### Extract to read
------------------------------

Bon Datatite - A Data-Driven Exploration for Recipes and Popularity

infographic

data visualization

food data

EDS 240

A data-driven exploration of how time, complexity, ingredients, and nutrition shape recipe popularity on Food.com.

Author

Joshua Ferrer-Lozano

Published

March 8, 2026

What Makes a Recipe Popular? A Data‑Driven Look at How We Cook at Home

Why do some recipes take off while others barely get noticed? It’s a question every home cook, food blogger, and recipe platform has wondered about and one that feels surprisingly personal. We all have dishes we return to again and again, and others we scroll past without a second thought. But what actually drives that difference at scale. To explore this, I turned to a massive data set of more than 500,000 recipes published on Food.com. With recipes entered between the years 1999 and 2016 I will be manipulating variables on ingredients, cooking times, ratings, and nutritional information to examine the patterns behind recipe reviews and popularity.

Main Questions

My goal was to understand what makes a recipe resonate with home cooks and what leads to increased reviews/scores. I approached this through three guiding questions:

Time: Do quicker recipes attract more engagement?
Complexity: Are simpler dishes more popular, or do cooks reward effort?
Ingredients: What are dish categories comprising of that make them popular?

The result is the infographic below — a three‑course exploration of how we cook, what we choose, and why certain recipes rise are popular.

Data

To answer these questions, I used data from Kaggle that sourced online recipe data from Food.com. This data provided recipe data from the years 1999 to 2019 and included various variables included but limited to:

Ingredients
Recipe Category
Calories
Number of Reviews

Final Infographic

Designing the Infographic

Creating this infographic was as much a design challenge as a data challenge. Below, I walk through the ten design elements that shaped my process and how each contributed to the final product.

1. Hierarchy & Visual Flow

I structured the infographic like a light dinner: a main dish and a dessert. This metaphor created a natural visual flow and helped me organize the story:

The 30‑minute plot opens the narrative with a clear, intuitive insight.
The ingredient sunburst act as a dish that deepen the this data analysis.
The complexity “layered cake” plot anchors the center.

Like a dinner menu, this structure guides the viewer through the thought process to the conclusion.

2. Color

I used a warm, food‑inspired palette — terracotta, caramel, cream, and sage — inspired by Bon Appétit and Sûr La Table. These tones:

evoke a culinary aesthetic
differentiate plot elements without overwhelming the sense
maintain a general cohesion across all visualizations

The palette also reinforces the editorial tone I wanted.

3. Typography

I used Copperplate Gothic Light and bold for body text and annotations to give the aesthetic of elegance and readability.

------------------------------

(Skeletal landmark data)
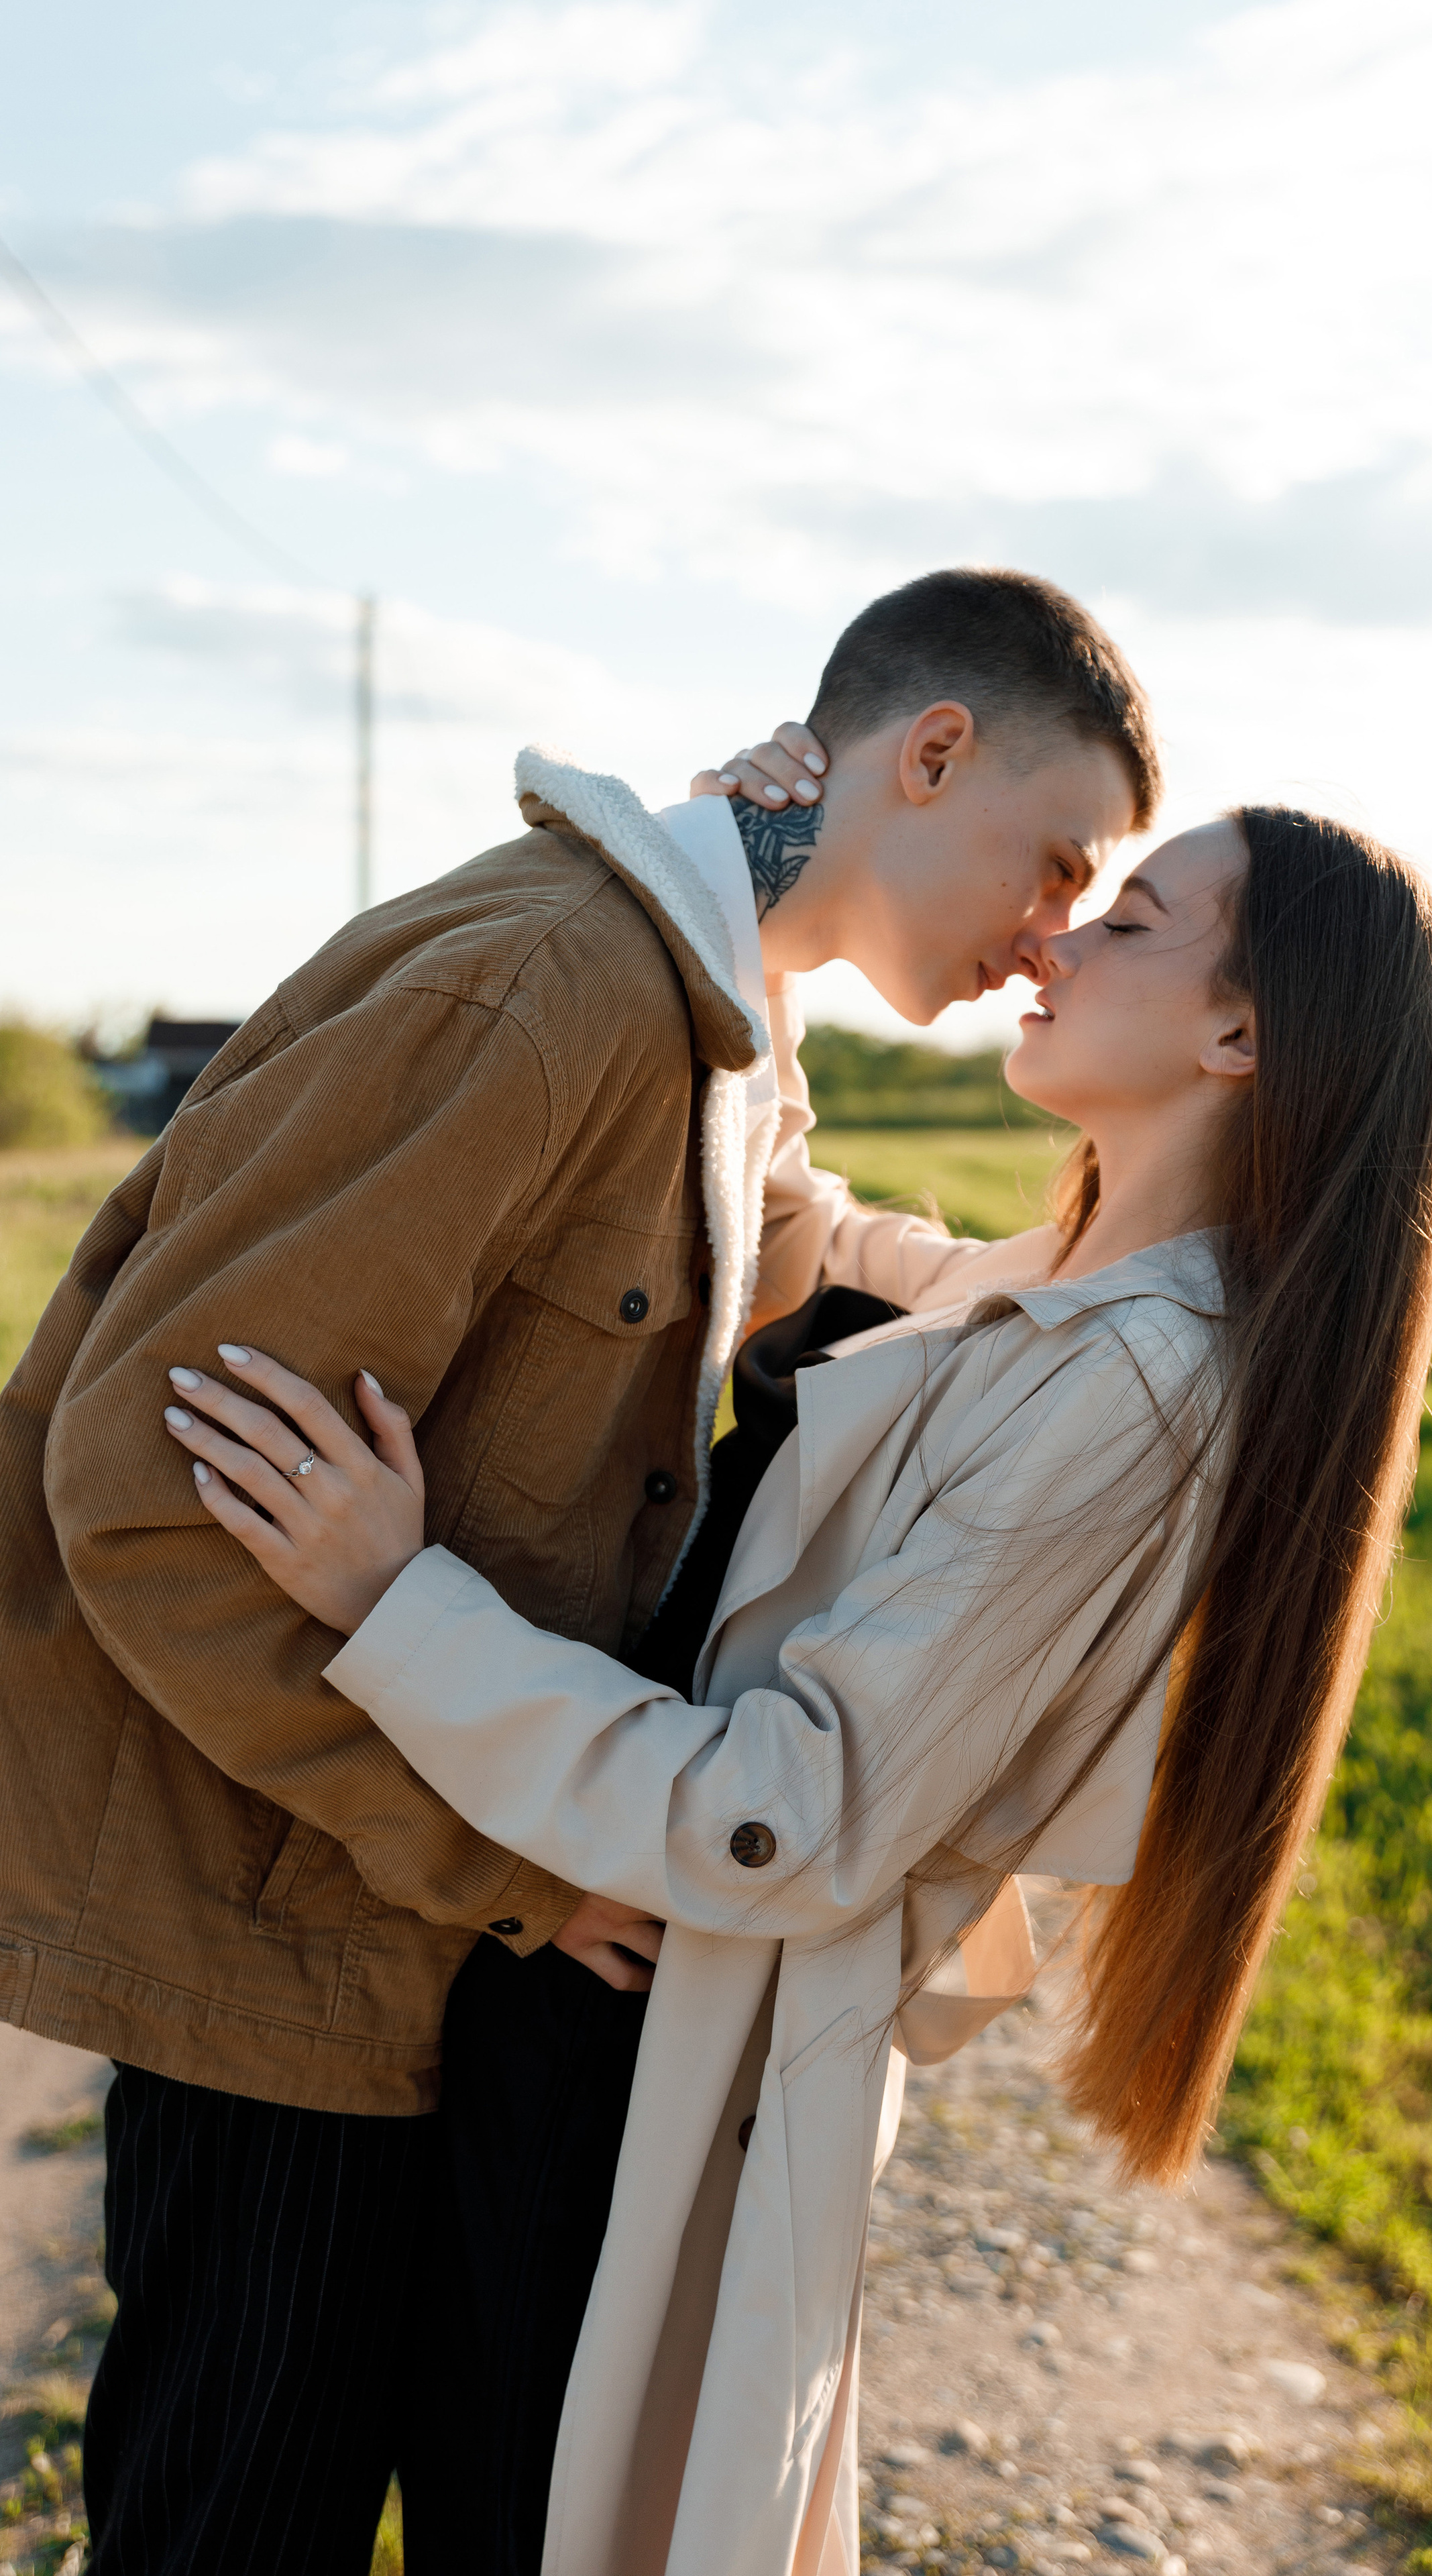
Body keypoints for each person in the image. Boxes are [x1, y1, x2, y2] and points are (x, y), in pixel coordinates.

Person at [0, 566, 1158, 2576]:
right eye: (1055, 860)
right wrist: (516, 1865)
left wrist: (1113, 1277)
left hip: (404, 1934)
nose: (1053, 929)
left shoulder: (714, 1008)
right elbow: (149, 1495)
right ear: (931, 753)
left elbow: (778, 1238)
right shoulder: (545, 989)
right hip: (278, 1934)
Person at [164, 804, 1432, 2576]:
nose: (1059, 940)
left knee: (528, 2516)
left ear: (1237, 1031)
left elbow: (784, 1814)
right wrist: (761, 890)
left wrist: (394, 1603)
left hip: (663, 2021)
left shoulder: (1144, 1384)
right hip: (618, 1971)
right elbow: (807, 1229)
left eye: (1133, 921)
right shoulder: (1060, 1293)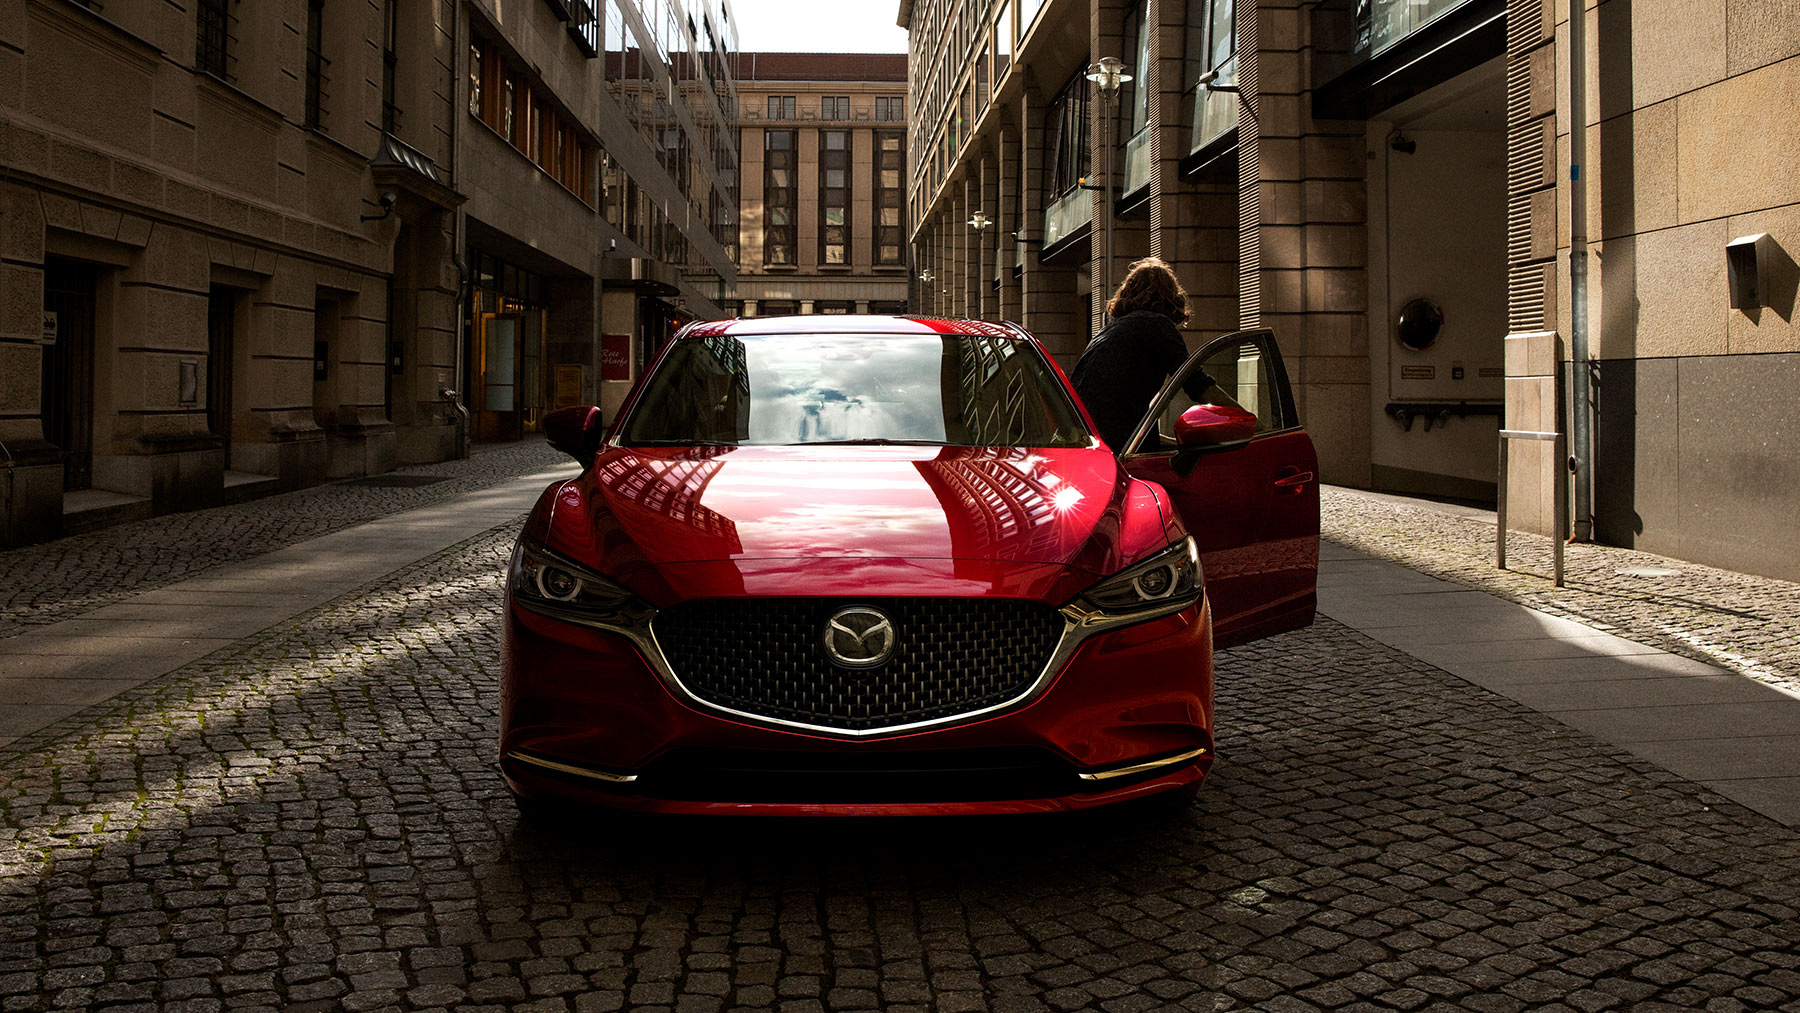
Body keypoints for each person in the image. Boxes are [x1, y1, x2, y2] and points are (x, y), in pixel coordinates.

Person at [1070, 257, 1239, 452]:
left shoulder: (1110, 331)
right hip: (1118, 451)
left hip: (1088, 443)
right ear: (1171, 296)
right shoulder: (1157, 325)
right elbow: (1197, 383)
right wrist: (1249, 421)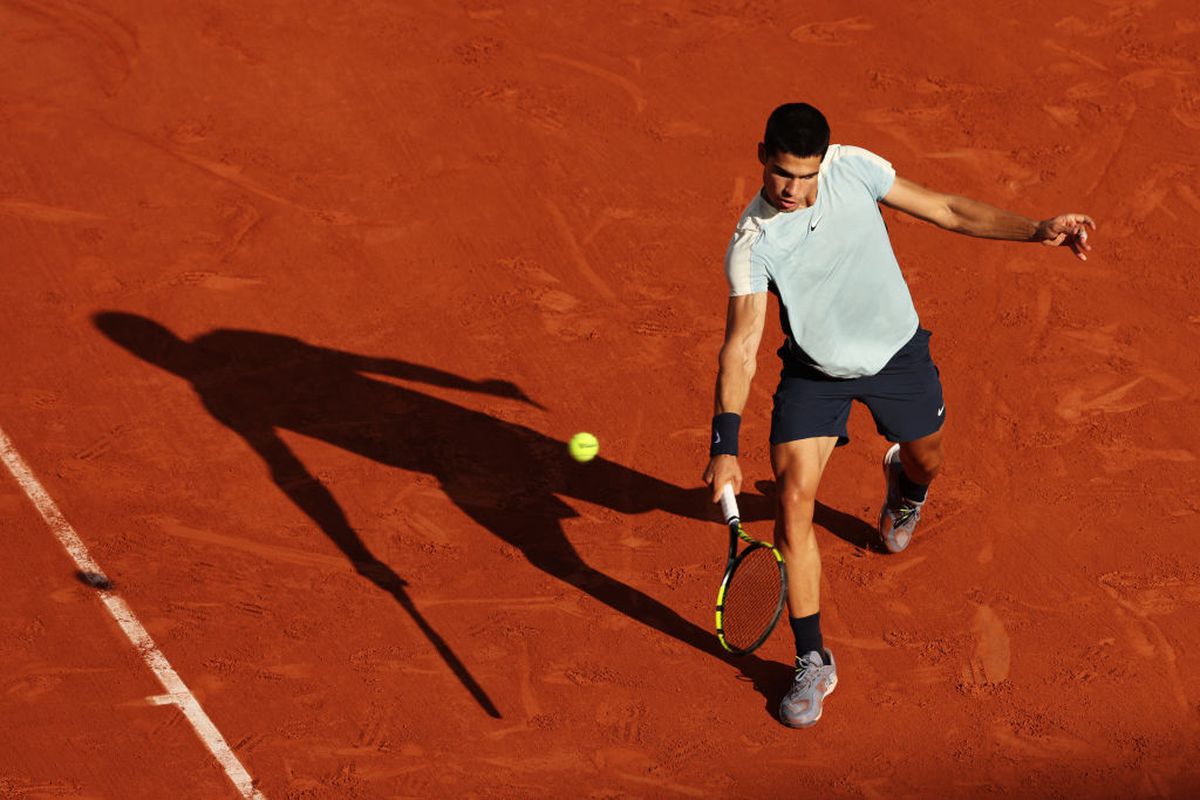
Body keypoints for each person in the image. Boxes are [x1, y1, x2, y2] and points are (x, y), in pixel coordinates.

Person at [701, 103, 1094, 728]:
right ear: (761, 157)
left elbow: (946, 208)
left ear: (823, 162)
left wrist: (1034, 228)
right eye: (781, 174)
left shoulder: (853, 168)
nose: (793, 190)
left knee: (928, 455)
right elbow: (742, 345)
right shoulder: (752, 243)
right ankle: (812, 659)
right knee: (794, 503)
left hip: (897, 355)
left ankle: (905, 488)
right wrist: (725, 442)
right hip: (815, 375)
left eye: (804, 175)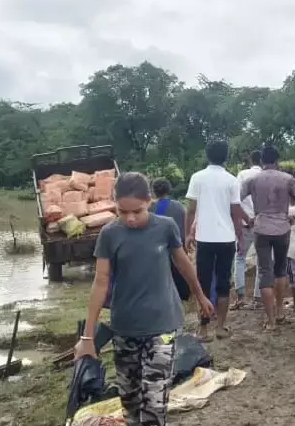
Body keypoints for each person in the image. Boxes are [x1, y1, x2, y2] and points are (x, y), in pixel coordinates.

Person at [75, 172, 214, 426]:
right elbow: (101, 282)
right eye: (122, 211)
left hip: (162, 326)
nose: (129, 218)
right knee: (130, 404)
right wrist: (87, 338)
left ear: (149, 201)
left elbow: (183, 263)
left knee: (154, 402)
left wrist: (200, 295)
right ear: (114, 204)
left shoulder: (165, 227)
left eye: (137, 211)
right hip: (125, 327)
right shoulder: (109, 234)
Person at [242, 145, 295, 331]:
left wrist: (247, 218)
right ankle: (280, 311)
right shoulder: (288, 179)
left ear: (262, 161)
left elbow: (236, 200)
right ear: (277, 160)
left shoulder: (253, 180)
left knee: (264, 271)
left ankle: (270, 320)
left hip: (261, 227)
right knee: (281, 270)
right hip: (282, 228)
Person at [184, 141, 247, 341]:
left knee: (203, 282)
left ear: (207, 155)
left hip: (205, 238)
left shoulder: (197, 177)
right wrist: (241, 236)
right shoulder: (231, 180)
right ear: (226, 156)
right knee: (223, 282)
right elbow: (236, 212)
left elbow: (191, 209)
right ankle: (220, 327)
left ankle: (203, 330)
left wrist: (188, 234)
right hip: (226, 239)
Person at [151, 178, 190, 302]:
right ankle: (183, 295)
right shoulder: (178, 206)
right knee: (179, 272)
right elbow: (184, 226)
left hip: (158, 248)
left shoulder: (150, 208)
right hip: (177, 245)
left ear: (153, 192)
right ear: (169, 189)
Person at [233, 150, 262, 310]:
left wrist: (243, 219)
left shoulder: (243, 174)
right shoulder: (268, 176)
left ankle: (241, 297)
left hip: (246, 223)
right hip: (262, 224)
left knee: (240, 258)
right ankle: (258, 298)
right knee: (261, 260)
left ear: (251, 160)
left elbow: (237, 199)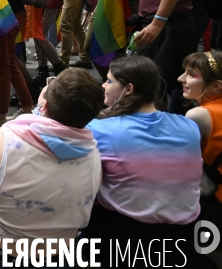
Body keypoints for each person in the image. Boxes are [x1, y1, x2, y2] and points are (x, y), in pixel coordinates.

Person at [0, 68, 103, 267]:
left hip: (4, 256)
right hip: (64, 255)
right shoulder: (93, 152)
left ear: (45, 106)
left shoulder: (3, 138)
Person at [86, 56, 202, 266]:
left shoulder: (99, 130)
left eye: (109, 81)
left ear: (128, 89)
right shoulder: (189, 127)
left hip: (123, 238)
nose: (103, 85)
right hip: (183, 240)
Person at [179, 51, 222, 229]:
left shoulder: (198, 115)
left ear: (217, 86)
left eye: (191, 75)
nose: (180, 78)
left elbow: (183, 164)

------------------------------

### Exercise A
Write out the passage of the recipe popularity article word for word, starting with "Final Infographic" and going on through "the final product.".
### Exercise B
Continue the recipe popularity article from its last sentence.

### Expected output A
Final Infographic

Designing the Infographic

Creating this infographic was as much a design challenge as a data challenge. Below, I walk through the ten design elements that shaped my process and how each contributed to the final product.

### Expected output B
4. Annotation

Annotations were used for turning raw data into a narrative that many cooks think about - time, complexity and ingredient usage:

“44.6% of recipes are less than 30 minutes” label highlights the dramatic drop‑off in engagement.

The annotation helps my audience understand the story without needing to decode the data.

5. Layout

I used spacing, centered titles, and consistent margins to maintain an airy, magazine‑style feel. The sunburst plot was edited in Affinity to ensure readibility and balance among the rectangular bar chart.

6. Simplicity

Each visualization focuses on a single idea:

Time relates to engagement
Complexity relates to rating tiers
Ingredients relates to category identity

In regards to the sunburst plot, I intentionally avoided overplotting and limited categories (top three ingredients per category).

7. Consistency

All plots share:

the general background tone (#F5EFE6 / #F7F2EB)
the same font style/family
a cohesive palette (tans/creams/caramel colors)

8. Accessibility

I used:

high‑contrast text
clear labels
intuitive axis scales
non‑color cues (stacking order, spacing)

While the palette is not strictly colorblind‑optimized, contrast remains strong and readability is preserved.

9. Storytelling

Each visualization answers a sub‑question, but together they reveal a broader pattern:

Home cooks overwhelmingly prefer quick recipes.
Moderate complexity is the sweet spot across rating tiers.
Ingredient families define the identity of recipe categories with ingredients such as Garlic Cloves, Eggs, and Onion as the top ingredients.

10. Applying a DEI Lens

The data set does not directly represent people or communities in a way that raises equity concerns, but I was mindful of how I categorized cuisines. Perhaps looking into ethnic dishes can be a future analysis.

Closing Thoughts

This project taught me how messy real‑world food data can be and how much care is required to clean, parse, and interpret it responsibly. From ISO 8601 time strings to inconsistent ingredient formatting, the preprocessing shaped what was possible in the final visualizations. This data set originally comprised of over 500k observations. Through preprocessing, I was able to filter the data for this analysis which left a little under 200k observations, giving me a better look at how rich data can be through the right strainers, appliances and funnels we have in our “kitchen” of data tools.

Home cooks gravitate toward quick, moderately complex dishes built from familiar ingredients. The patterns are surprisingly consistent across categories and rated recipes. In the end, this infographic is both a data story and a culinary one. It gives us a look at the preferences and habits that shape how we cook and eat at home.

Full Foldable Code

If you would like to reference the code used in creating this infographic, you can access it below. Please note that customized color palettes and other organizational edits were made in Affinity

Code

# Load Libaries
library(tidyverse)
library(janitor)
library(lubridate)
library(showtext)
library(plotly)

font_add_google("Playfair Display", "playfair")
font_add_google("Lato", "lato")
showtext_auto()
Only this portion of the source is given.